Management Algorithm
Medical Management (First-Line for Most Patients)
For acute, heavy bleeding requiring urgent control:
- Intravenous conjugated equine estrogen (25 mg IV every 4-6 hours until bleeding stops, maximum 24 hours)
- High-dose combined oral contraceptives (monophasic pill with 30-35 mcg ethinyl estradiol, one pill three times daily for 7 days)
- Oral progestins (medroxyprogesterone 20 mg three times daily for 7 days)

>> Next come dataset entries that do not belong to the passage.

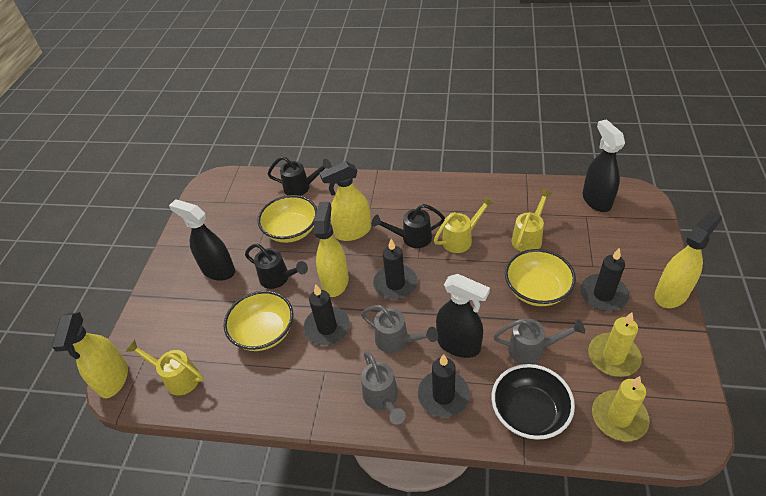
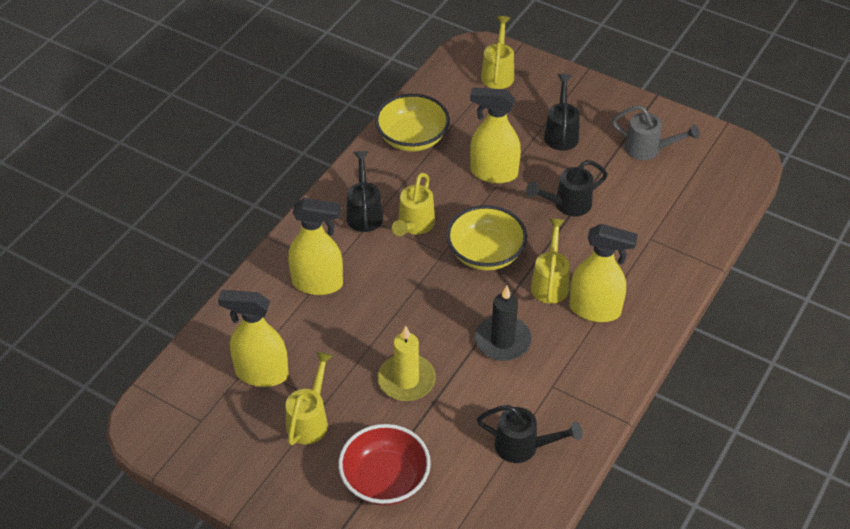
black bowl: [491,364,575,440] = 1 -> none = 0
black candle: [303,284,350,345] [373,239,418,299] [418,354,470,418] [580,248,629,311] = 4 -> [475,286,532,361] = 1
black spray bottle: [169,199,235,281] [436,274,490,358] [582,119,625,212] = 3 -> none = 0
black watering can: [245,243,308,289] [268,156,332,196] [372,204,445,248] = 3 -> [346,151,383,232] [477,405,582,463] [526,160,608,216] [544,74,580,151] = 4
grey watering can: [361,305,438,353] [361,351,406,425] [493,318,585,364] = 3 -> [612,105,700,160] = 1
red bowl: none = 0 -> [338,424,431,505] = 1
yellow bowl: [224,291,293,351] [257,195,317,243] [505,249,576,306] = 3 -> [375,94,450,151] [446,205,527,271] = 2
yellow candle: [588,313,642,377] [592,376,650,442] = 2 -> [377,326,436,401] = 1
yellow watering can: [125,340,204,396] [434,196,494,253] [512,189,552,252] = 3 -> [285,351,333,446] [392,173,435,236] [481,16,514,89] [531,219,570,304] = 4

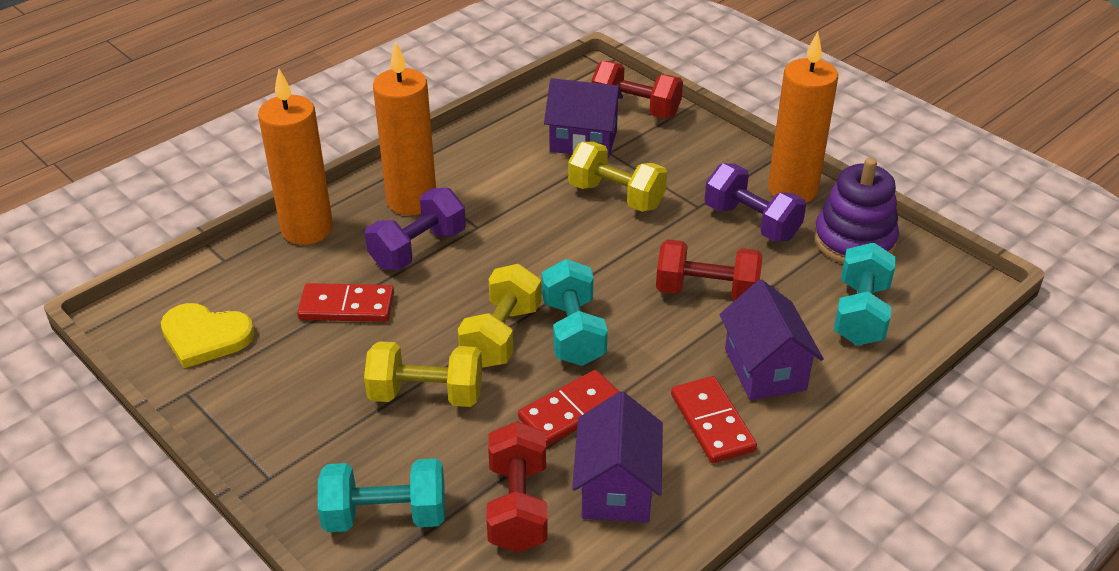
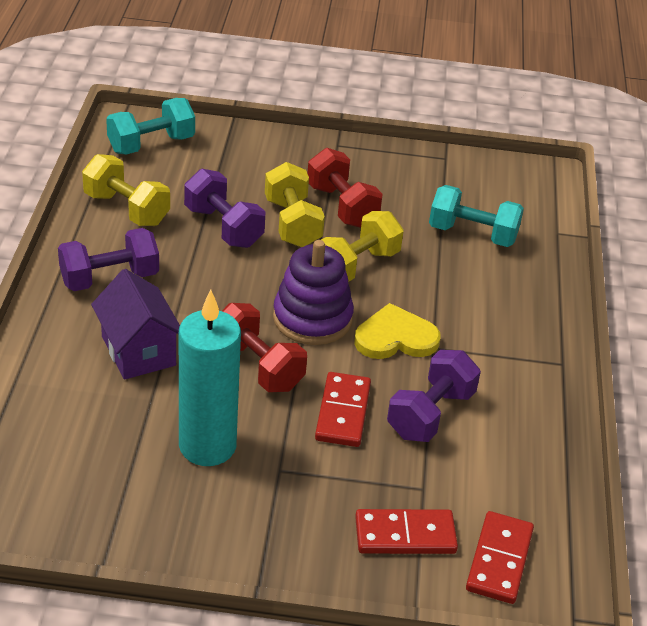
orange candle: [258,69,333,245] [373,42,436,215] [768,32,838,203] = 3 -> none = 0
purple dumbbell: [365,188,466,270] [704,163,806,242] = 2 -> [58,228,159,291] [184,169,265,248] [387,350,481,442] = 3
purple house: [544,78,623,159] [572,391,663,523] [720,279,824,401] = 3 -> [91,269,180,380] = 1
red dumbbell: [486,421,548,552] [592,61,683,119] [656,239,762,300] = 3 -> [222,303,307,392] [307,148,383,228] = 2
turquoise candle: none = 0 -> [179,289,241,466] = 1
turquoise dumbbell: [318,458,445,532] [542,259,608,366] [834,242,896,346] = 3 -> [106,98,195,155] [429,185,524,247] = 2

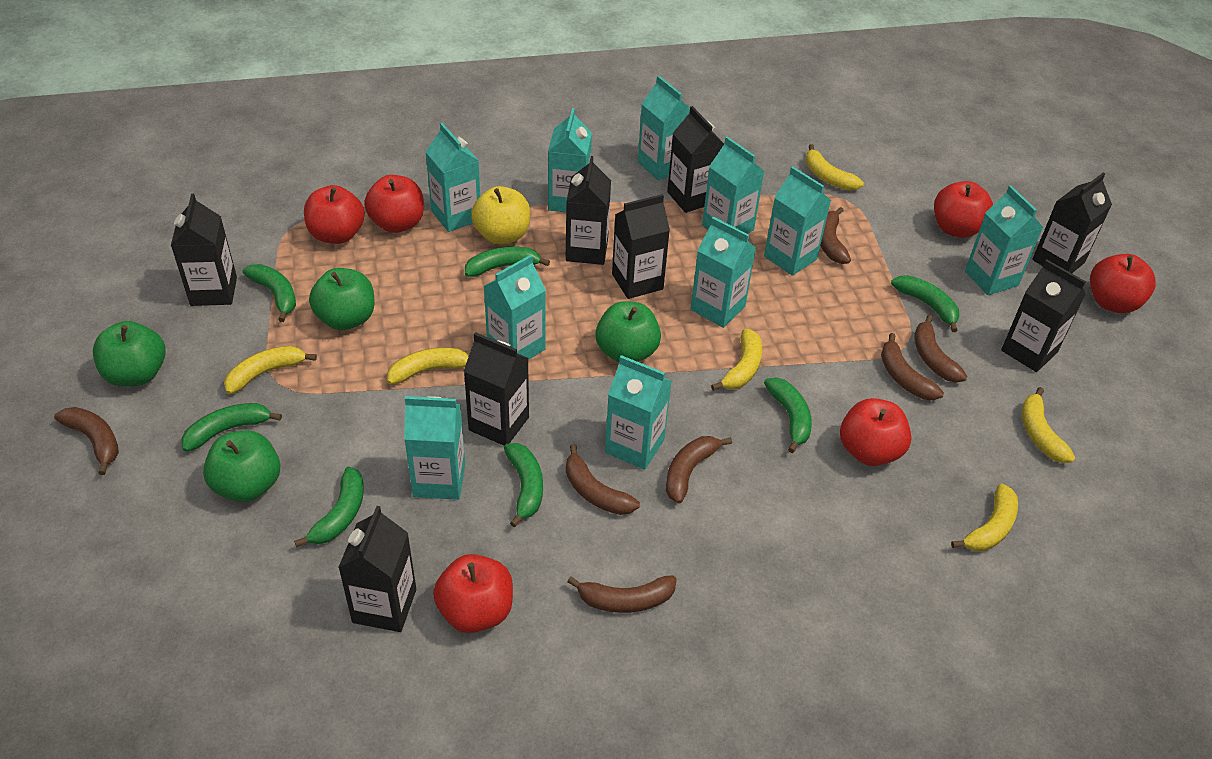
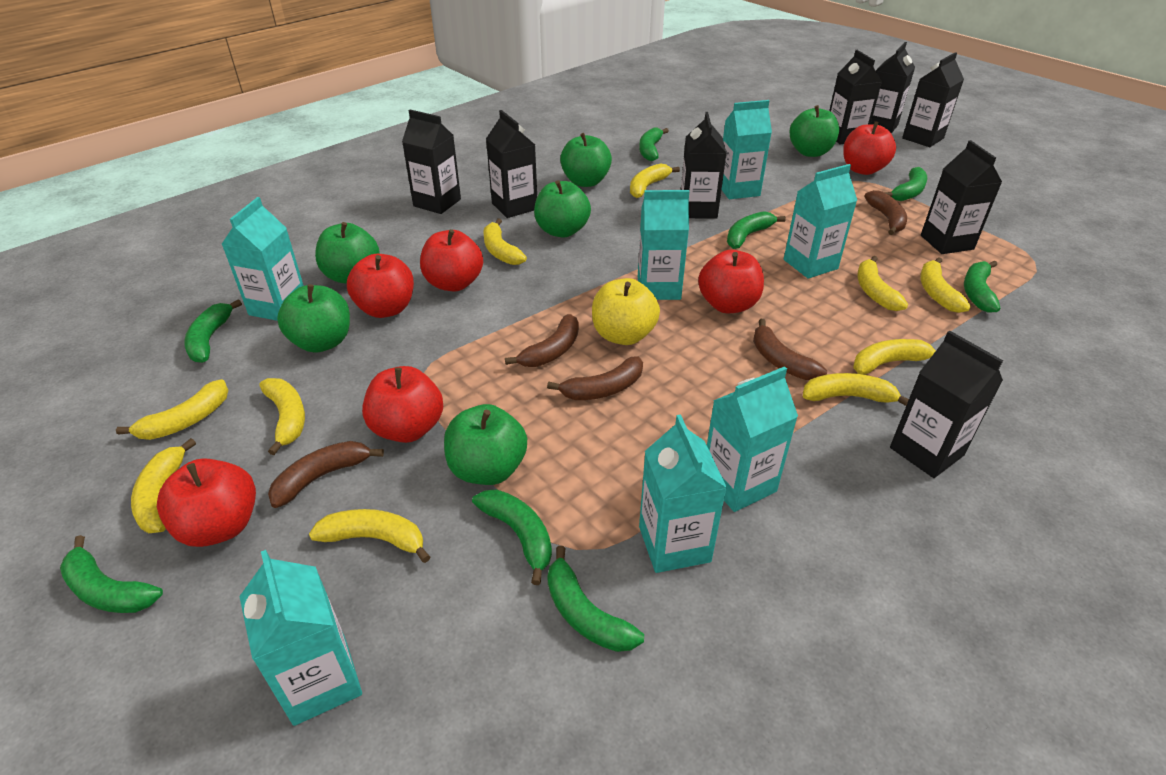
brown banana: [54,407,119,475] [566,444,640,515] [567,575,677,613] [666,436,732,504] [820,207,851,264] [881,333,944,400] [915,315,968,383] = 7 -> [268,441,384,508] [505,314,579,367] [547,356,643,400] [753,319,827,380] [864,190,907,235] = 5
green apple: [93,321,165,387] [203,430,280,502] [309,268,375,330] [595,301,661,362] = 4 -> [277,284,350,353] [315,222,380,284] [444,404,527,485] [534,180,591,238] [560,133,612,187] [789,105,839,157] = 6
green banana: [181,403,282,452] [243,264,296,322] [294,467,364,547] [465,247,550,277] [504,443,543,527] [764,378,812,453] [891,275,959,332] = 7 -> [60,535,163,613] [184,299,242,363] [472,490,552,585] [547,546,644,652] [639,128,669,161] [727,211,786,249] [884,167,927,201] [964,261,1000,313] = 8
turquoise carton: [404,396,465,500] [425,123,480,232] [484,255,546,360] [548,108,592,212] [605,355,672,470] [638,76,690,180] [690,217,756,328] [702,136,765,234] [764,166,831,276] [965,186,1043,295] = 10 -> [222,197,304,321] [239,550,362,726] [638,190,690,300] [639,414,727,573] [707,366,798,512] [722,100,772,199] [784,164,857,279] = 7
yellow banana: [224,346,317,394] [387,348,469,384] [711,328,762,391] [806,144,864,191] [951,484,1018,552] [1022,387,1075,463] = 6 -> [116,379,228,440] [131,438,196,533] [259,378,305,455] [309,509,430,563] [483,218,527,265] [630,163,680,198] [803,373,909,406] [853,339,936,375] [857,256,908,311] [920,257,971,313] = 10

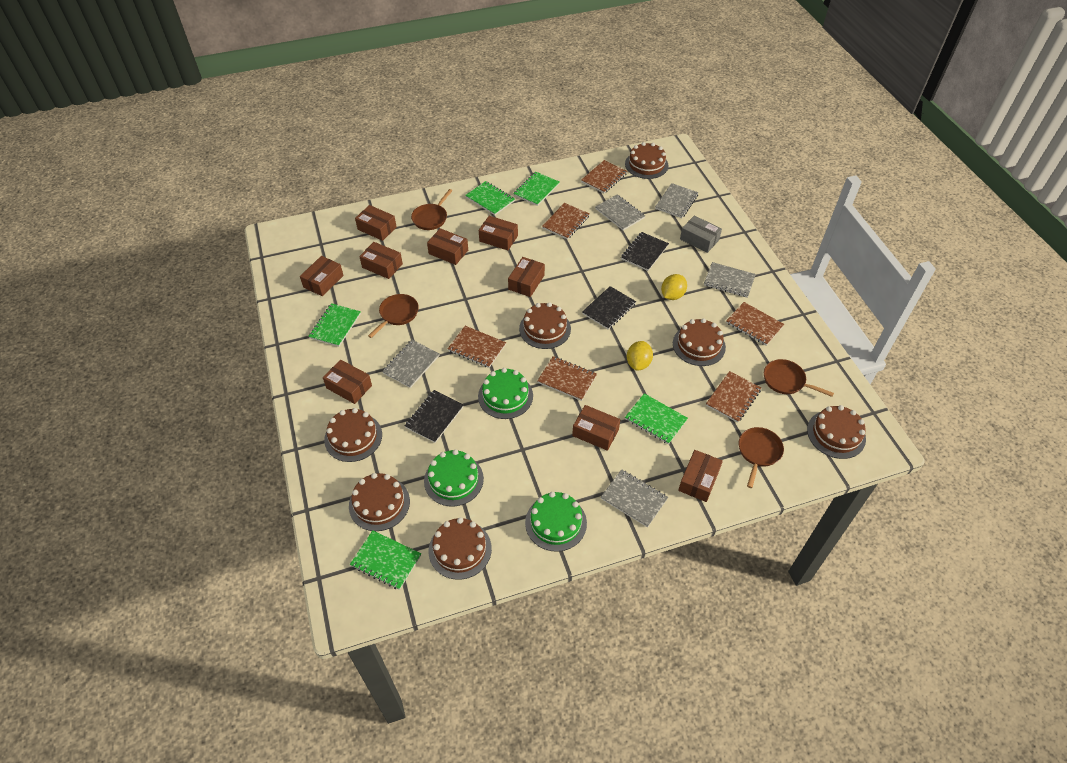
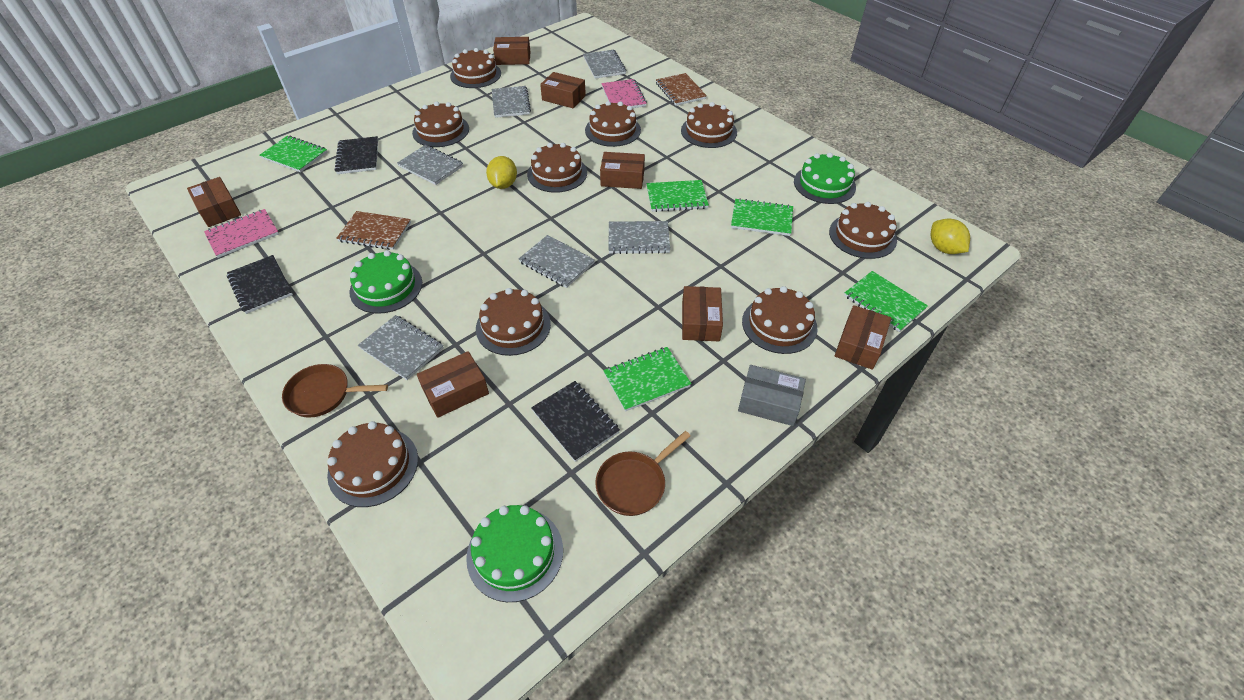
brown box: [300,256,344,296] [323,359,372,404] [355,205,397,241] [359,242,403,279] [427,228,468,265] [479,216,518,250] [508,257,545,297] [572,405,620,451] [678,450,723,502] = 9 -> [187,177,241,227] [417,351,489,418] [493,37,531,65] [540,72,586,108] [600,152,645,189] [682,286,723,341] [834,305,891,370] = 7
brown cake: [324,408,382,462] [349,473,410,531] [428,517,492,580] [519,302,571,349] [625,142,668,179] [673,318,726,366] [807,405,866,459] = 7 -> [327,421,418,507] [412,102,469,147] [450,48,501,88] [476,288,551,356] [527,143,587,193] [585,101,641,147] [681,102,737,148] [742,286,817,354] [829,202,897,259] = 9
brown notebook: [448,326,506,368] [537,356,597,401] [542,203,590,240] [581,160,627,193] [706,371,761,423] [726,302,784,346] = 6 -> [336,211,411,250] [656,73,707,106] = 2
brown pan: [368,294,419,338] [411,189,452,230] [739,427,784,488] [764,359,834,397] = 4 -> [282,364,388,418] [595,431,691,516] = 2
grey notebook: [382,340,440,388] [595,195,645,230] [601,469,668,527] [655,183,699,218] [704,262,756,298] = 5 -> [358,315,444,380] [397,145,463,185] [492,86,531,118] [519,235,595,288] [583,49,626,79] [609,221,670,254] = 6
pink notebook: none = 0 -> [204,209,279,258] [601,79,647,108] = 2

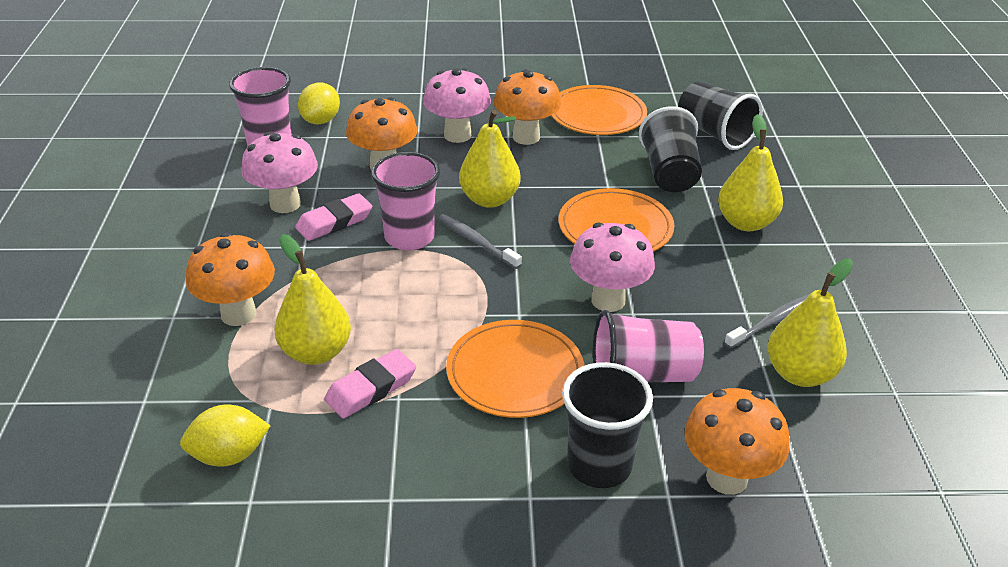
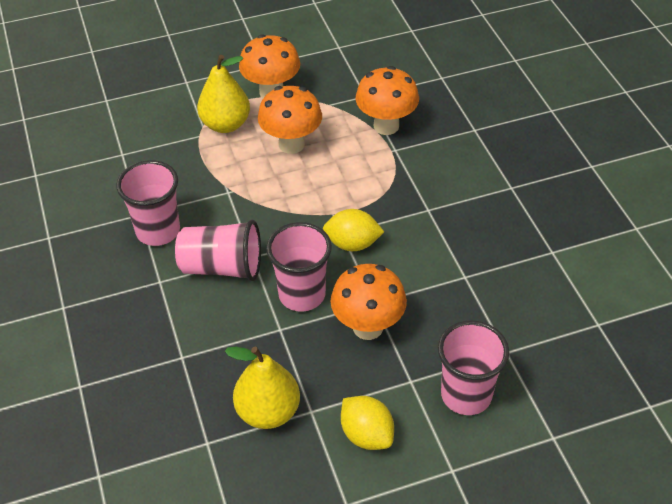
black cup: [562,362,653,488] [639,106,702,192] [678,81,763,150] = 3 -> none = 0
grey toothbrush: [438,214,522,269] [724,294,810,349] = 2 -> none = 0
orange plate: [446,320,584,418] [551,85,647,135] [559,188,674,252] = 3 -> none = 0
pink cup: [229,67,291,146] [371,152,440,251] [593,310,704,382] = 3 -> [116,160,180,246] [175,220,261,281] [266,222,332,312] [438,320,509,415] = 4
pink eraser: [295,193,372,241] [324,349,416,419] = 2 -> none = 0
pink mushroom: [241,132,318,213] [423,68,491,143] [570,222,655,312] = 3 -> none = 0
yellow pear: [274,234,351,365] [459,110,521,208] [718,114,783,231] [768,259,853,387] = 4 -> [197,55,250,133] [225,347,300,429] = 2

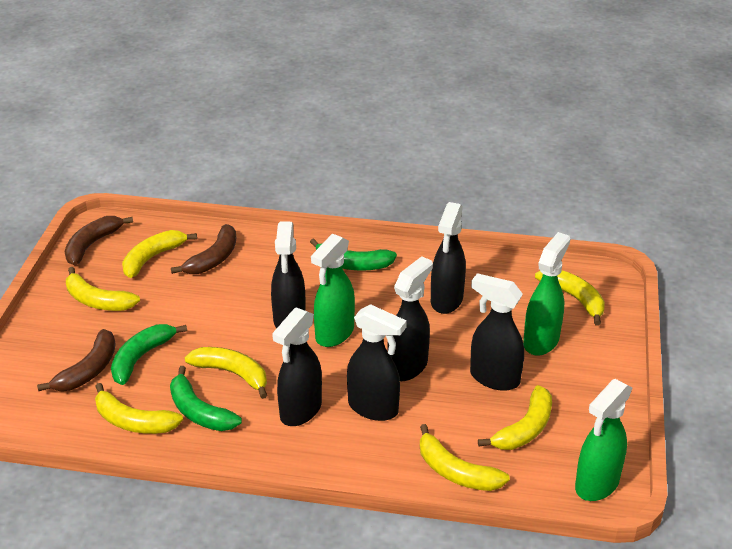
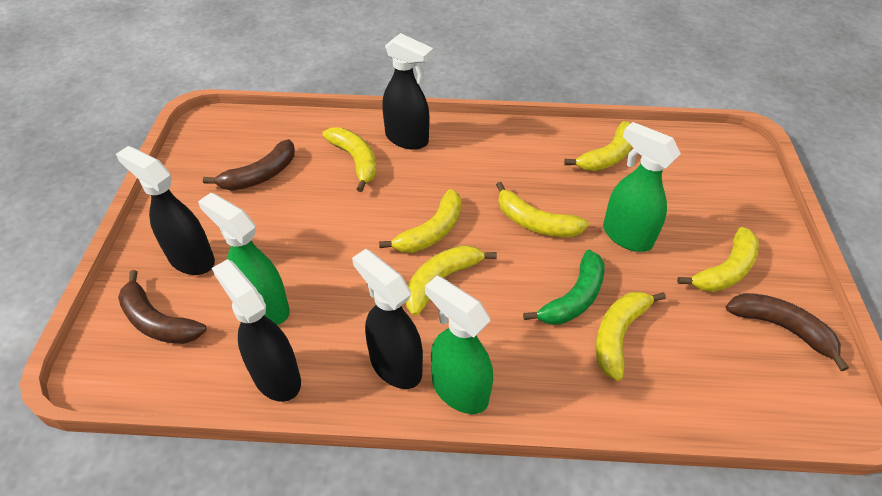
black spray bottle: [271,222,306,329] [272,307,322,426] [347,304,407,421] [387,256,433,381] [431,202,466,314] [470,273,524,391] = 6 -> [116,146,215,275] [212,259,301,402] [352,249,423,389] [382,33,433,150] = 4
green banana: [111,324,187,385] [170,366,242,431] [310,238,397,271] = 3 -> [523,250,605,325] = 1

- Tranexamic acid (1300 mg three times daily for up to 5 days) 3
For chronic AUB with ovulatory dysfunction:
- Combined hormonal contraceptives (pills, patch, or ring) - first choice for contraception-seeking patients
- Progestin-only options (oral, depot injection, or levonorgestrel IUD) - preferred when estrogen contraindicated 2
Critical consideration: Base medication choice on contraindications - avoid estrogen in patients with thromboembolism history, migraine with aura, or cardiovascular disease.
Surgical Management Indications
Proceed directly to surgery when:
- Hemodynamically unstable despite resuscitation
- Medical management contraindicated
- Failed adequate trial of medical therapy (typically 3-6 months)
- Significant intracavitary structural lesions identified (submucosal fibroids, large polyps) 2
Surgical options by pathology:
- Endometrial polyps: Hysteroscopic polypectomy
- Type 0-2 submucosal fibroids: Hysteroscopic myomectomy
- Type 3+ fibroids: Abdominal/laparoscopic myomectomy or uterine artery embolization
- Failed medical management without desire for fertility: Endometrial ablation
- Definitive treatment: Hysterectomy for completed childbearing 2
Special Populations
Adolescents
Anovulation is the predominant cause in this age group. Screen for bleeding disorders (von Willebrand disease, platelet dysfunction) in adolescents with heavy menstrual bleeding since menarche, particularly if requiring hospitalization or transfusion 2.
Perimenopausal Women
Higher risk for endometrial hyperplasia and malignancy. Lower threshold for endometrial sampling - perform biopsy for any irregular bleeding pattern 2.
Postmenopausal Women
Any postmenopausal bleeding requires endometrial evaluation - endometrial cancer is the primary concern. TVUS showing endometrial thickness <4-5 mm has high negative predictive value, but biopsy remains gold standard 1.
Maintenance Therapy
After controlling acute bleeding, transition to long-term maintenance to prevent recurrence 3:
- Levonorgestrel IUD (most effective for reducing menstrual blood loss)
- Combined hormonal contraceptives
- Cyclic or continuous oral progestins
- Tranexamic acid during menses only
The levonorgestrel IUD reduces menstrual blood loss by 71-95% and should be strongly considered for women desiring long-term management without surgical intervention.